When running in local mode and a python debugger, I can easily pass this as:
Fundingsobj = SomeClass(init_conf={"localmode": "true", "fundingsdatapath": "tmp/fundings"})
Fundingsobj.launch()
where SomeClass
inherits Task
However, I can't seem to pass this through the deployment.yaml. I have tried many versions
This is how I tried to read
class SomeClass(Task):
"""Class containing methods for generating test data."""
def initialize(self):
"""Initialize method."""
self.localmode = self.conf["localmode"]
This works fine, if I use the normal --conf-file option in the deployment.yaml
and then provide the values there, or use the init_conf when I use the local debugger.
How do I pass variables to the job without relying on a conf file?
Idea is, after the job is deployed in Databricks, I would like to schedule it from Airflow by passing variables everyday.
Error while launching the job -
EDIT 1: I have tried to use kwargs, but even that gives me the same error:
named_parameters: {"localmode": "true","fundingsdatapath": "tmp/fundings"}
and then try to consume, using
def initialize(self, **kwargs):
"""Initialize method."""
self.localmode = kwargs["localmode"]
I found the answer.

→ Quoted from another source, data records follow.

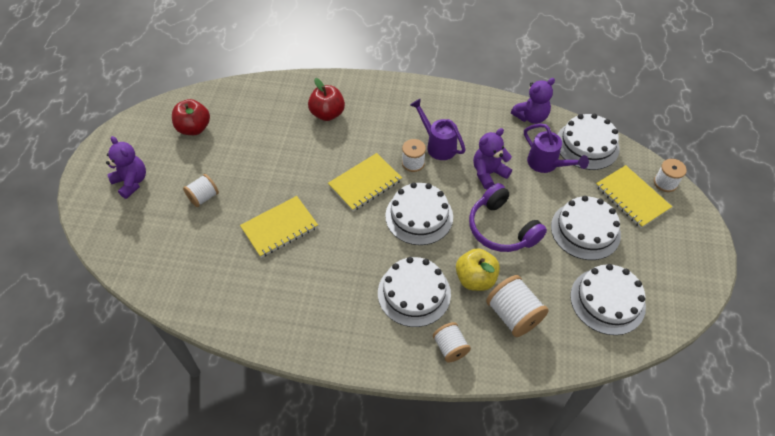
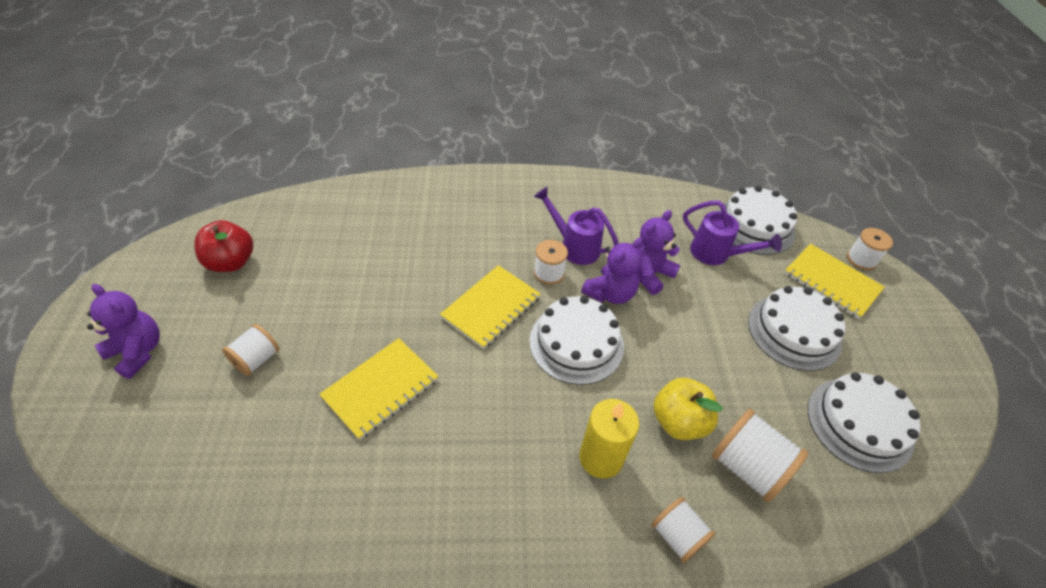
camera: 15 degrees left, 5 degrees down
red apple [308,78,345,121] -> none
white cake [378,257,451,327] -> yellow candle [579,399,639,479]
purple headphones [469,183,547,252] -> none
purple teddy bear [511,78,555,124] -> purple teddy bear moved to [581,238,643,304]

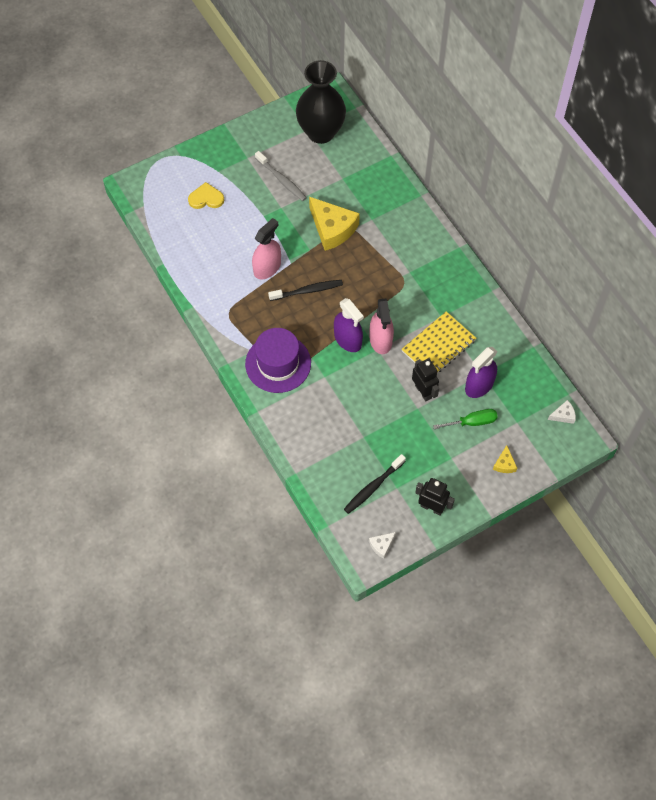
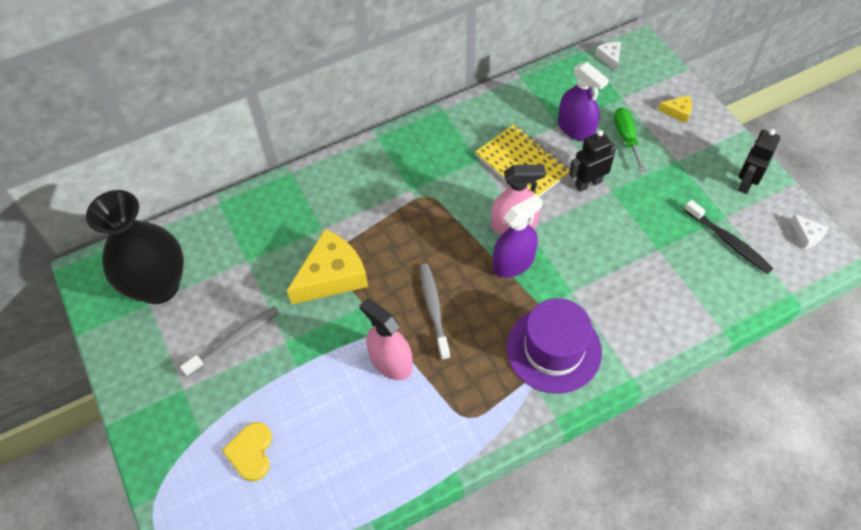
camera: 85 degrees left, 5 degrees down
black toothbrush [268,280,343,301] -> grey toothbrush [420,264,450,360]

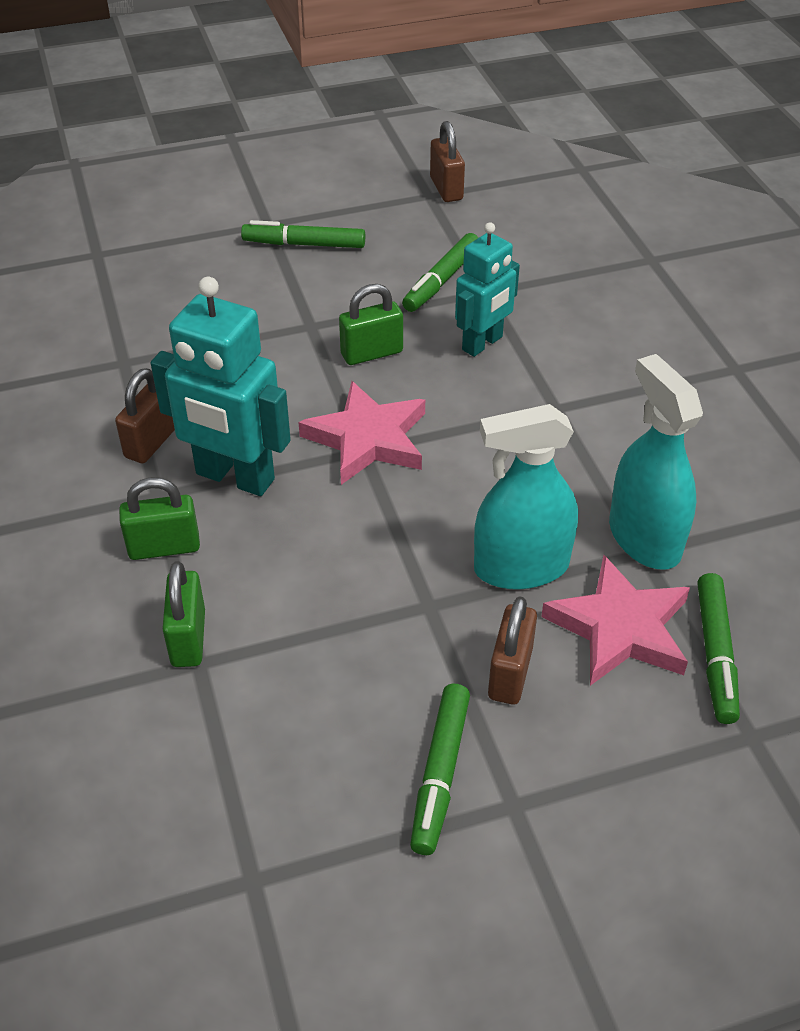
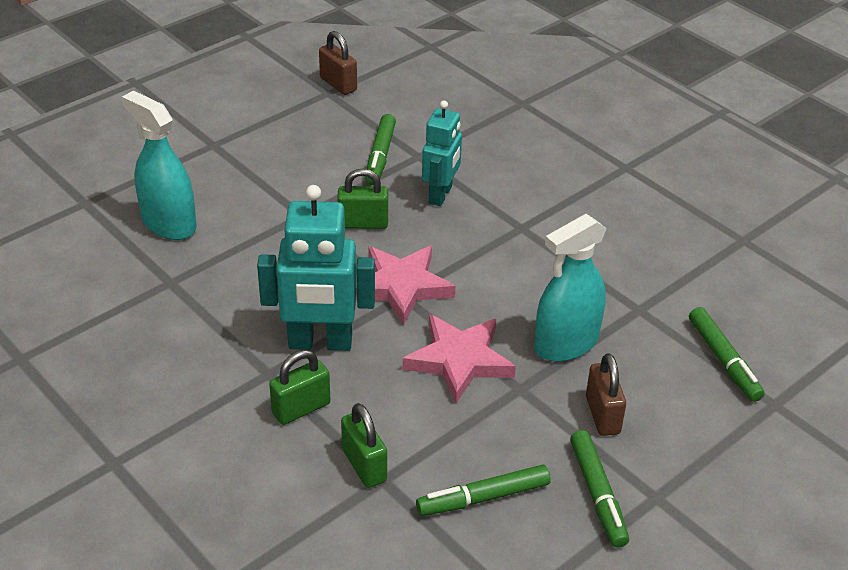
camera: 25 degrees left, 5 degrees down
brown padlock [115,368,175,463] -> none
green marker [241,220,365,248] -> green marker moved to [416,465,551,516]
green padlock [339,284,403,365] -> green padlock turned 45 degrees clockwise [337,168,388,229]
pink star [541,555,690,686] -> pink star moved to [403,314,516,403]
turquoise spray bottle [609,354,703,570] -> turquoise spray bottle moved to [122,91,197,240]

Basically, one has to use argparse
for this.
So, after I defined my yaml to be (in deployment.yaml)
- name: "clientscoretestdatageneratorusingparams"
tasks:
- task_key: "loadtestdataparams"
<<:
- *basic-static-cluster
libraries:
- pypi:
package: someadditionalpkg
repo: http://internalartifactoryurl
python_wheel_task:
package_name: "workflows"
entry_point: clientscoretestdatagenerator
named_parameters: {"localmode": "true","fundingsdatapath": "tmp/fundings"}
then in the entrypoint method
from argparse import ArgumentParser
....class and its other methods.....
....................................
def entrypoint(): # pragma: no cover
"""Entrypoint for spark wheel jobs."""
parser = ArgumentParser()
parser.add_argument("--localmode", dest="localmode", default=False)
parser.add_argument("--fundingsdatapath", dest="fundingsdatapath", default="tmp/fundings")
parser.add_argument("--datalakename", dest="datalakename", default="datalakename")
args = parser.parse_args()
fundingsobj = GenerateClientScoreData()
fundingsobj.launch(args)
and then consume using
def initialize(self, args):
"""Initialize method."""
self.localmode = args.localmode